▸ EXTRACT TO READ
|---|
AEDPA "imposes a highly deferential standard for evaluating state court rulings" and "demands that state-court decisions be given the benefit of the doubt." Renico v. Lett, 559 U.S. 766, 130 S.Ct. 1855, 1862, 176 L.Ed.2d 678 (2010) (internal quotation marks omitted). "A state court's determination that a claim lacks merit precludes federal habeas relief so long as fairminded jurists could disagree on the correctness of the state court's decision." Harrington v. Richter, — U.S. —, —, 131 S.Ct. 770, 786, 178 L.Ed.2d 624 (2011) (internal quotation marks omitted). "It bears repeating that even a strong case for relief does not mean the state court's contrary conclusion was unreasonable." Id. (citing Lockyer v. Andrade, 538 U.S. 63, 75, 123 S.Ct. 1166, 155 L.Ed.2d 144 (2003)). The Supreme Court has repeatedly instructed lower federal courts that an unreasonable application of law requires more than mere error or even clear error. See, e.g., Mitchell v. Esparza, 540 U.S. 12, 18, 124 S.Ct. 7, 157 L.Ed.2d 263 (2003); Lockyer, 538 U.S. at 75 ("The gloss of clear error fails to give proper deference to state courts by conflating error (even clear error) with unreasonableness."); Williams v. Taylor, 529 U.S. 362, 410, 120 S.Ct. 1495, 146 L.Ed.2d 389 (2000) ("[A]n unreasonable application of federal law is different from an incorrect application of federal law.").
Bishop v. Warden, GDCP, 726 F.3d 1243, 1253-54 (11th Cir. 2013).

"This presumption of correctness applies equally to factual determinations made by state trial and appellate courts." Pope v. Sec'y for Dep't of Corr., 680 F.3d 1271, 1284 (11th Cir. 2012) (quoting Bui v. Haley, 321 F.3d 1304, 1312 (11th Cir. 2003)).

"[A] federal court reviewing the judgment of a state court must first identify the last adjudication on the merits. It does not matter whether that adjudication provided a reasoned opinion because section 2254(d) 'refers only to a decision' and does not 'requir[e] a statement of reasons.'" Wilson v. Warden, Ga. Diagnostic Prison, 834 F.3d 1227, 1235 (11th Cir. 2016) (quoting Harrington v. Richter, 562 U.S. 86, 98 (2011)). When the last adjudication on the merits "'is unaccompanied by an explanation,' a petitioner's burden under section 2254(d) is to 'show[ ] there was no reasonable basis for the state court to deny relief.'" Id. (quoting Richter, 562 U.S. at 98). "'[A] habeas court must determine what arguments or theories supported or . . . could have supported, the state court's decision; and then it must ask whether it is possible fairminded jurists could disagree that those arguments or theories are inconsistent with the holding in a prior decision of [the] Court.'" Id. (quoting Richter, 562 U.S. at 102).
|---|
▸ RECORD EXTRACTS
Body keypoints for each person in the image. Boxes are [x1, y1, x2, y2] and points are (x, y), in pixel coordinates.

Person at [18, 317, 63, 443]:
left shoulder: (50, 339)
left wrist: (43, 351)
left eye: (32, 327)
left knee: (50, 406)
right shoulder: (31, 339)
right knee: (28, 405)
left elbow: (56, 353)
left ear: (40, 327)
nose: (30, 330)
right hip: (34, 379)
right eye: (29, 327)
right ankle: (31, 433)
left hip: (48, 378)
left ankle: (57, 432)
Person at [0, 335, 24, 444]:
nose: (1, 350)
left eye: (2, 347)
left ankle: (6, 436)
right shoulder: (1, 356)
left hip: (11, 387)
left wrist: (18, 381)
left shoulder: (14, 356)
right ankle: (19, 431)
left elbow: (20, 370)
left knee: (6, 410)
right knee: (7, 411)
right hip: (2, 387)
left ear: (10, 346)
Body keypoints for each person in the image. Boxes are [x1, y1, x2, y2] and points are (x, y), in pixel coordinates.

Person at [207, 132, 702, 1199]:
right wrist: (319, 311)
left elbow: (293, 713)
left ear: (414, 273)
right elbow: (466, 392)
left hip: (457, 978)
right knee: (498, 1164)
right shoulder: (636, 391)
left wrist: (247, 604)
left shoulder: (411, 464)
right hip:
|---|
Quote the stretch of the habeas review text from "Bishop v. Warden, GDCP, 726" through "(11th Cir. 2003))." word for word.

▸ WRITTEN REPLY
Bishop v. Warden, GDCP, 726 F.3d 1243, 1253-54 (11th Cir. 2013).

"This presumption of correctness applies equally to factual determinations made by state trial and appellate courts." Pope v. Sec'y for Dep't of Corr., 680 F.3d 1271, 1284 (11th Cir. 2012) (quoting Bui v. Haley, 321 F.3d 1304, 1312 (11th Cir. 2003)).